◆ Information given ◆
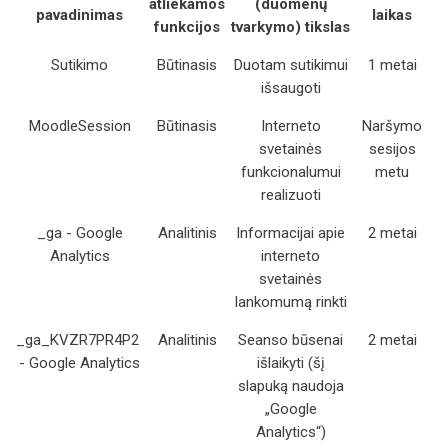
atliekamos
(duomenų
pavadinimas
laikas
funkcijos
tvarkymo) tikslas
Sutikimo
Būtinasis
Duotam sutikimui
1 metai
išsaugoti
MoodleSession
Būtinasis
Interneto
Naršymo
svetainės
sesijos
funkcionalumui
metu
realizuoti
_ga - Google
Analitinis
Informacijai apie
2 metai
Analytics
interneto
svetainės
lankomumą rinkti
_ga_KVZR7PR4P2
Analitinis
Seanso būsenai
2 metai
- Google Analytics
išlaikyti (šį
slapuką naudoja
„Google
Analytics“)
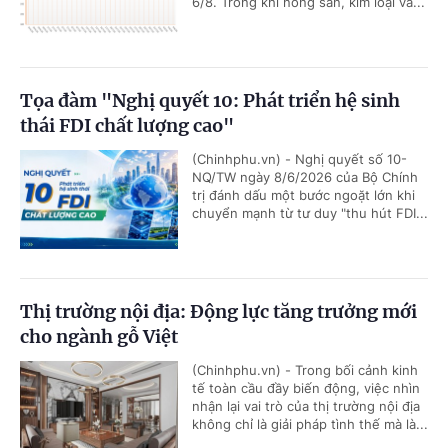
6/8. Trong khi nông sản, kim loại và...
Tọa đàm "Nghị quyết 10: Phát triển hệ sinh
thái FDI chất lượng cao"
(Chinhphu.vn) - Nghị quyết số 10-
NQ/TW ngày 8/6/2026 của Bộ Chính
trị đánh dấu một bước ngoặt lớn khi
chuyển mạnh từ tư duy "thu hút FDI...
Thị trường nội địa: Động lực tăng trưởng mới
cho ngành gỗ Việt
(Chinhphu.vn) - Trong bối cảnh kinh
tế toàn cầu đầy biến động, việc nhìn
nhận lại vai trò của thị trường nội địa
không chỉ là giải pháp tình thế mà là...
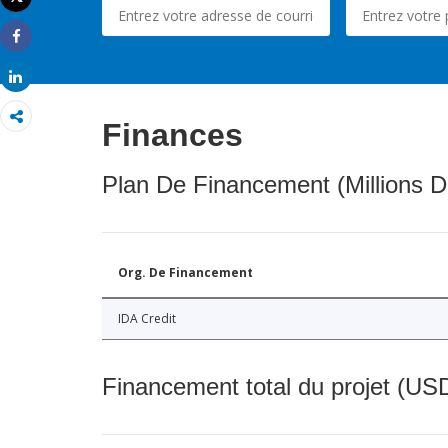
Imprimer
Share
Share
Finances
Plan De Financement (Millions D
Org. De Financement
IDA Credit
Financement total du projet (USD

◆ Prompt ◆
Write out all the records exactly, omitting the images.

◆ Exercise answer ◆
atliekamos
(duomenų
pavadinimas
laikas
funkcijos
tvarkymo) tikslas
Sutikimo
Būtinasis
Duotam sutikimui
1 metai
išsaugoti
MoodleSession
Būtinasis
Interneto
Naršymo
svetainės
sesijos
funkcionalumui
metu
realizuoti
_ga - Google
Analitinis
Informacijai apie
2 metai
Analytics
interneto
svetainės
lankomumą rinkti
_ga_KVZR7PR4P2
Analitinis
Seanso būsenai
2 metai
- Google Analytics
išlaikyti (šį
slapuką naudoja
„Google
Analytics“)
6/8. Trong khi nông sản, kim loại và...
Tọa đàm "Nghị quyết 10: Phát triển hệ sinh
thái FDI chất lượng cao"
(Chinhphu.vn) - Nghị quyết số 10-
NQ/TW ngày 8/6/2026 của Bộ Chính
trị đánh dấu một bước ngoặt lớn khi
chuyển mạnh từ tư duy "thu hút FDI...
Thị trường nội địa: Động lực tăng trưởng mới
cho ngành gỗ Việt
(Chinhphu.vn) - Trong bối cảnh kinh
tế toàn cầu đầy biến động, việc nhìn
nhận lại vai trò của thị trường nội địa
không chỉ là giải pháp tình thế mà là...
Imprimer
Share
Share
Finances
Plan De Financement (Millions D
Org. De Financement
IDA Credit
Financement total du projet (USD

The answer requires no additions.